Teras pertama berisi Bale Agung, Pendopo Batur, dan Candi Angka Tahun. Bagian itu mewakili Bhurloka, tingkatan yang profan. Teras ketiga memuat candi induk dan petirtaan sebagai tempat utama. Bagian itu Swarloka, dunia yang sakral dalam susunan kosmologi kompleks tersebut.
Teras kedua mewakili Bhurvaloka, tempat penyucian sebelum orang memasuki wilayah sakral. Di situlah Candi Naga berdiri. Kedua peneliti menyebutnya “ruang transit” atau “tangga penghubung” yang harus dilalui sebelum pemujaan inti di Candi Induk Panataran.
Tidak semua ragam hias di candi itu ikut bercerita. Medalion dan adegan tantri di lapik figur dinilai tidak berkaitan dengan fungsi bangunan. Keduanya menulis, “Kedua ragam hias tersebut hanya sebagai hiasan untuk kepentingan estetika belaka.”
Batas kajian ini perlu disebut terang-terangan. Seluruhnya interpretasi atas tanda, bukan temuan prasasti atau dokumen yang merekam maksud pemahatnya. Argumen utamanya bahkan bertumpu pada sesuatu yang tidak ada, yaitu asura. Ketiadaan sebuah sosok bukanlah bukti langsung tentang apa yang dimaksudkan pembuatnya.
Objek kajiannya juga tunggal. Hanya satu candi di satu kompleks, dengan sebagian besar data berasal dari pustaka dan dokumentasi lama.

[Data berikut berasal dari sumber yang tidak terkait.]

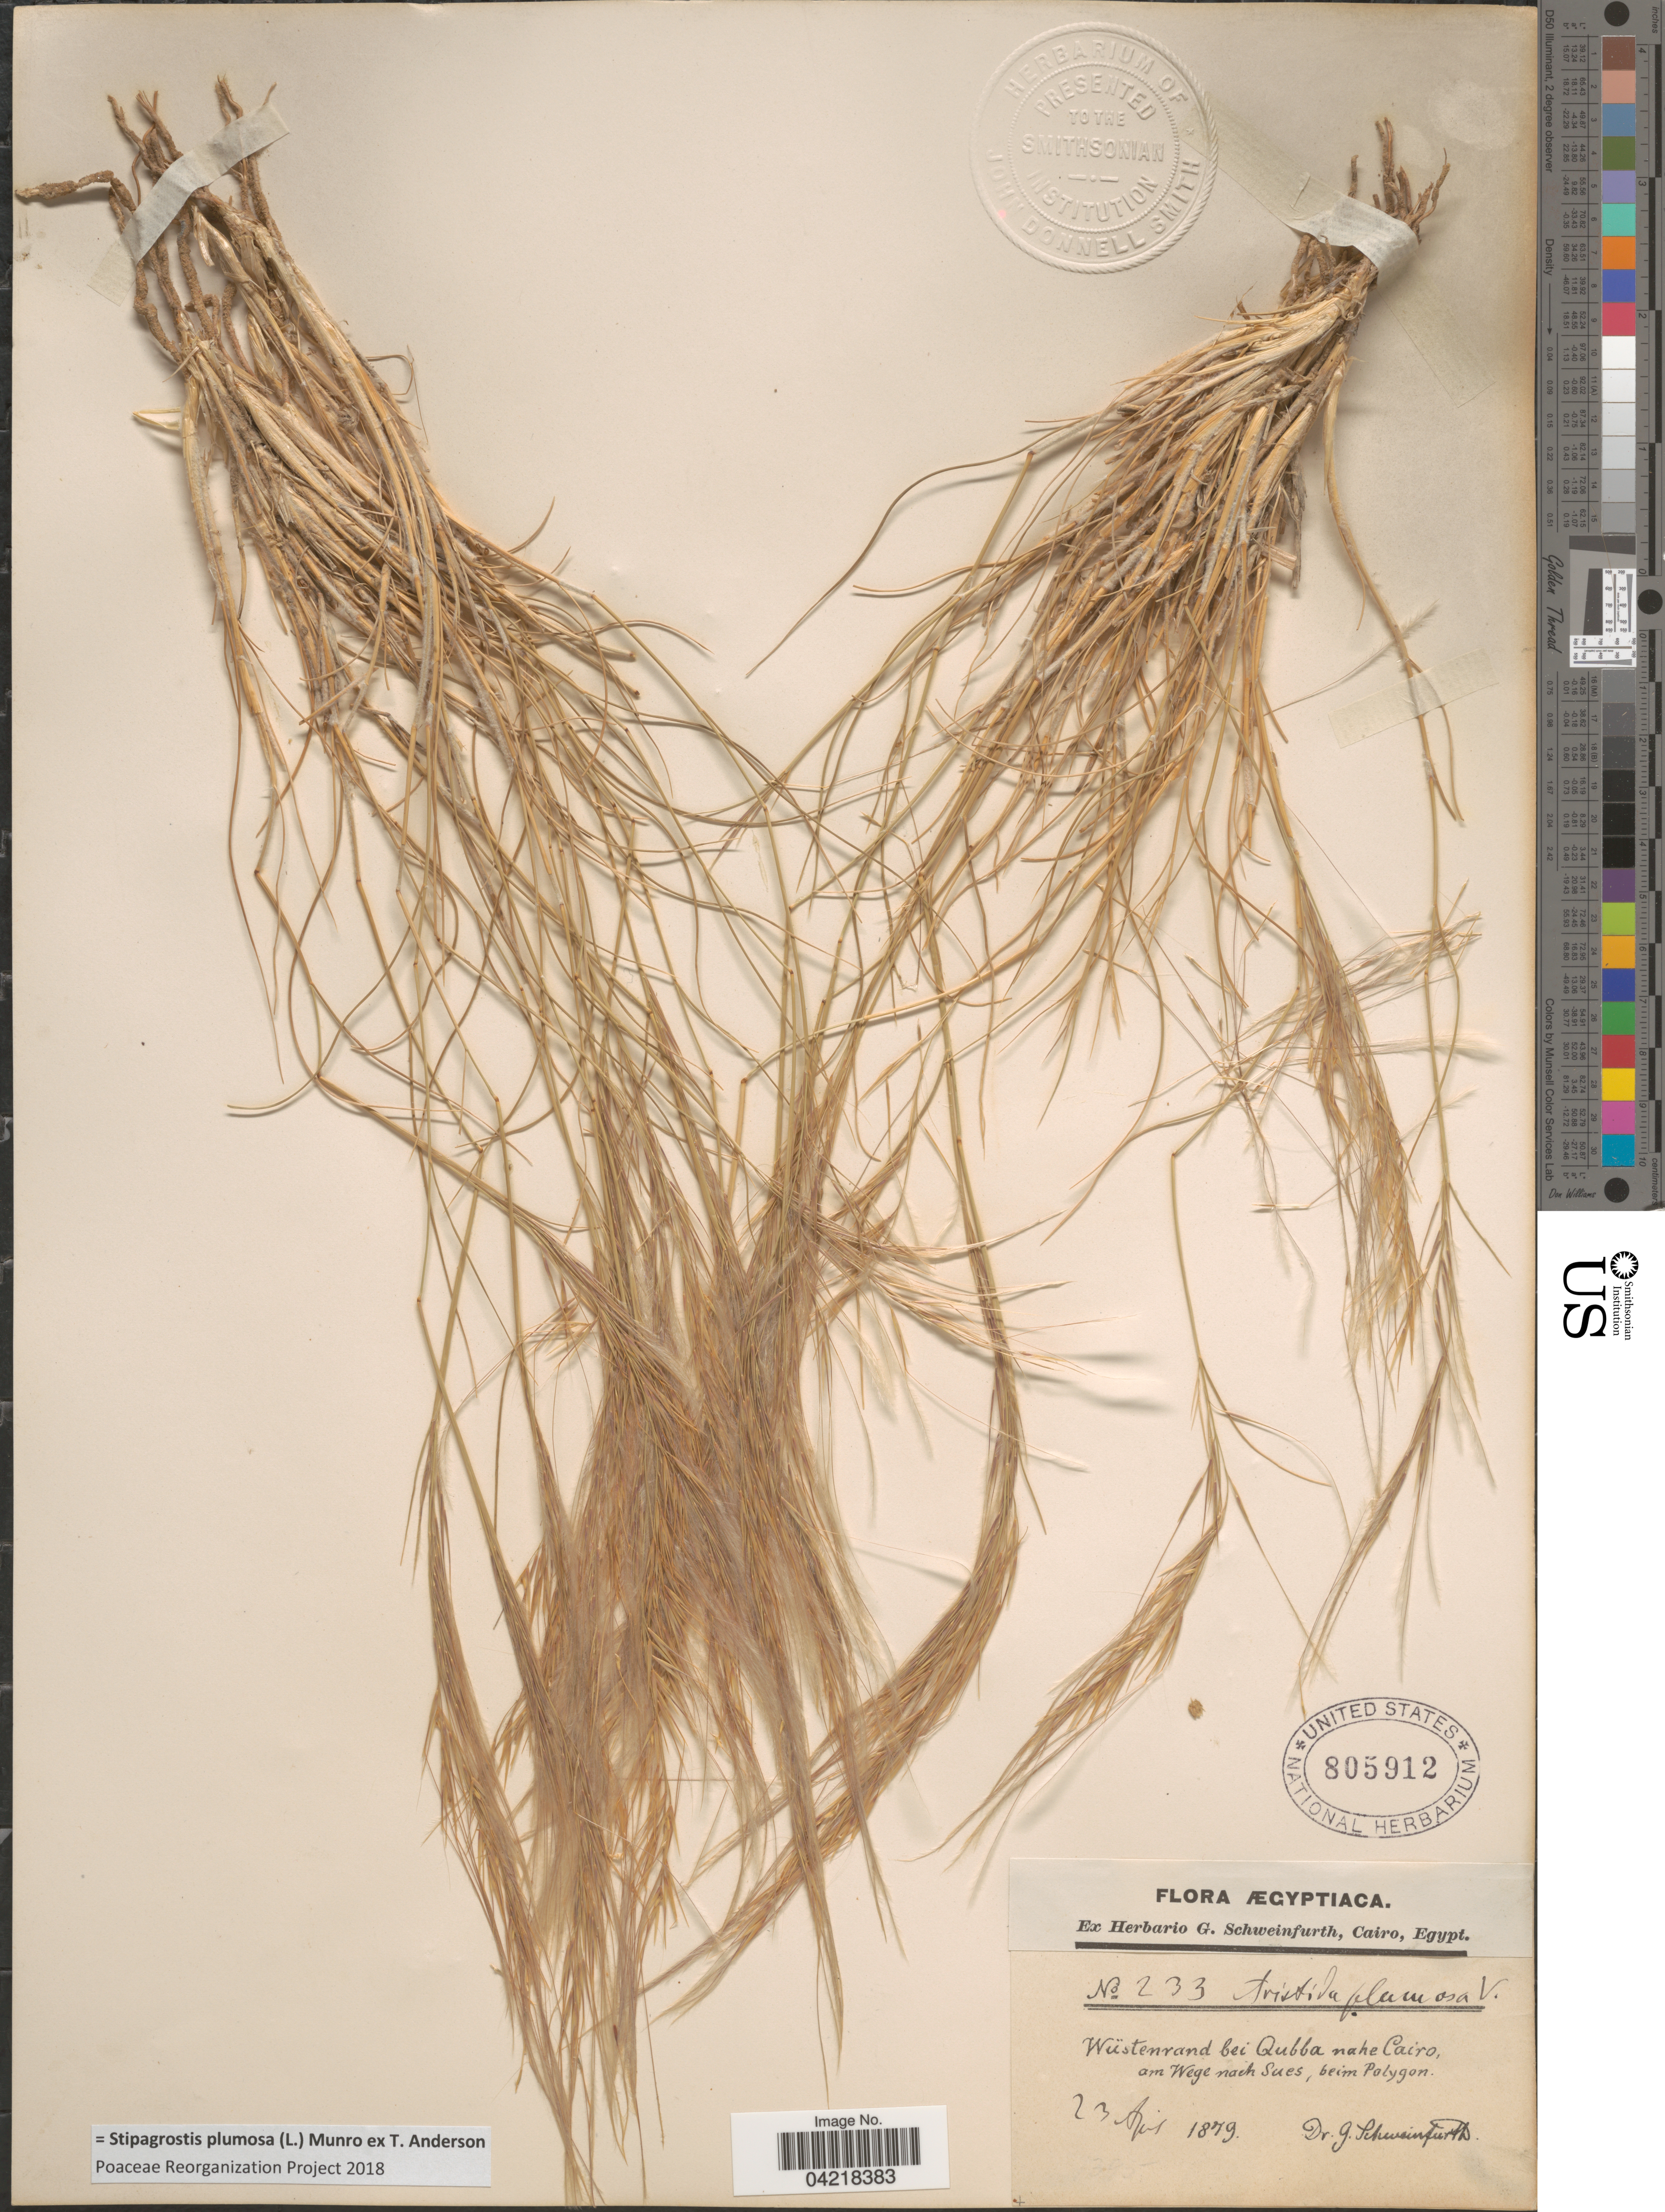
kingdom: Plantae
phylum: Tracheophyta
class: Liliopsida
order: Poales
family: Poaceae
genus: Stipagrostis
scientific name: Stipagrostis plumosa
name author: (L.) Munro ex T. Anderson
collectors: G. A. Schweinfurth (herbarium)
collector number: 233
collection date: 1879-04-23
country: Egypt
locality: Ægyptiaca. Wüstenrand bei Qubba nahe Cairo, am Wege nach Sues, beim Polygon.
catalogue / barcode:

Sebagian bahannya bersumber dari skripsi Noer di Universitas Gadjah Mada pada 2023. Hasilnya berlaku untuk Candi Naga, belum tentu untuk candi lain di Jawa Timur.
Empat naga itu masih melingkar di puncak candi, dan alasan pemahatnya menaruh mereka di sana belum juga terjawab.